Es liegt demnach nahe, sich dieser Methode für die Marketingforschung zu bedienen. Bisher beschränkt sich die Anwendung jedoch weitgehend auf den universitären Bereich. Dabei bietet das Verfahren, bei all seiner Komplexität, offensichtliche Vorteile in der Erforschung des Kunden- und Nutzerverhaltens sowie zur Bestimmung von Wechselwirkungen von Kampagnenkontakten und Werbebotschaften.

Marketeer und Marktforscher erwarten Antworten auf komplexe Ursache-Wirkungs- Zusammenhänge: Welche Verhaltensabfolgen am PoS führen zum Kauf/ Nicht-Kauf? Nach welchem Muster scannen Zielgruppen einen Internetauftritt? Und wie kann ich mir dieses Verhalten zu Eigen machen? Welche Abfolge von Kampagnenkontakten führt zu einer Steigerung der Konversionsrate? Wie verändert sich das Nutzungsverhalten von Internetusern im Lebenszyklus eines Suchprozesses?

Eine Sequenz setzt sich dabei immer aus einer Reihe von steuerbaren und nicht-steuerbaren Events zusammen, die in einem erwünschten oder unerwünschten Kunden– oder Userverhalten resultieren. Mit der richtigen Anwendung der Sequenzanalyse lassen sich sämtliche Eventkombinationen, denen ein Kunde oder User ausgesetzt ist, für eine echte 360° Betrachtung nutzen. Methodisch ist der Ansatz als Data-Mining Tool einzuordnen. Komplexe Verhaltens- und Kontaktketten lassen sich durch die Konzentration auf die wirklich wichtigen Muster operationalisieren und mit klassischen Analyseansätzen der quantitativen Marktforschung, deskriptiv wie explorativ, zu handlungsrelevanten Insights umwandeln.

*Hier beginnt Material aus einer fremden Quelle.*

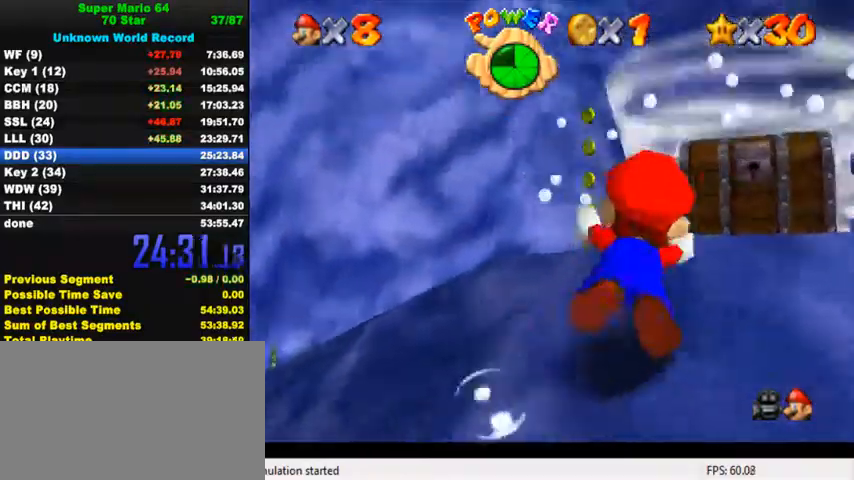
{"keys": ["down", "right", "shift"], "events": [[167, "shift", "up"], [267, "down", "down"], [433, "shift", "down"]]}
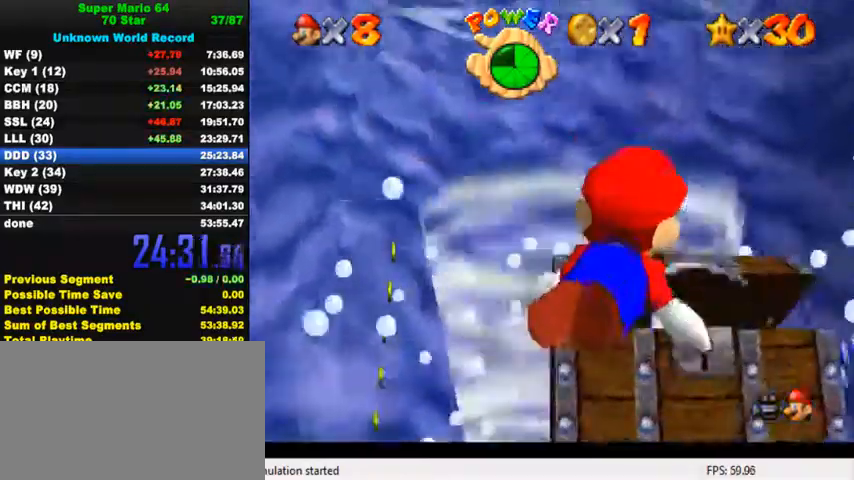
{"keys": ["down", "right"], "events": [[167, "down", "up"], [300, "shift", "up"], [367, "down", "down"]]}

Dies impliziert aber auch, dass die Sequenzanalyse einer Reihe von Anforderungen genügen muss:
- Operationalisierung der Verhaltens- und Kontaktdaten
-> Bereitstellung der Muster als unabhängige Variable
- Ergebnisse müssen handlungsrelevant und umsetzbar sein
-> sofortiger Output typischer Verhaltens- und Kontaktmuster, sowie Modellierung
- Identifikation aller relevanten Verhaltensmuster
-> Iteratives Vorgehen des Algorithmus
- wissenschaftlich fundierter Ansatz
-> „State of the Art“ bei der Entschlüsselung der menschlichen DNA
- Kompatibilität mit diversen Inputdaten
-> flexible Anpassung der Analysesoftware an die Datenstruktur

Wie bei den meisten komplexen Ansätzen steigt und fällt der Nutzen des Ansatzes mit der richtigen Wahl des Analysedesigns und der Anpassung auf die verfügbaren Daten.

Die unterschiedlichen Einsatzgebiete, wie Kampagnenkontaktdaten, Klickpfade, Blickverläufe, Werbebotschaften oder Kundenlaufwege, haben im Grundsatz nur eines gemeinsam: Sie bestehen aus mehreren Events mit einer zeitlichen Abfolge. Inhaltlich und nach der Datenvielfalt ergeben sich entscheidende Unterschiede, die ein Consultant bei der Anwendung und Interpretation berücksichtigen muss. Theoretisches Wissen, Kreativität und Erfahrung in der Anwendung stellen hier ein wichtiges Asset und sollten unbedingt als Entscheidungskriterium bei der Wahl des Dienstleisters oder Kooperationspartners herangezogen werden.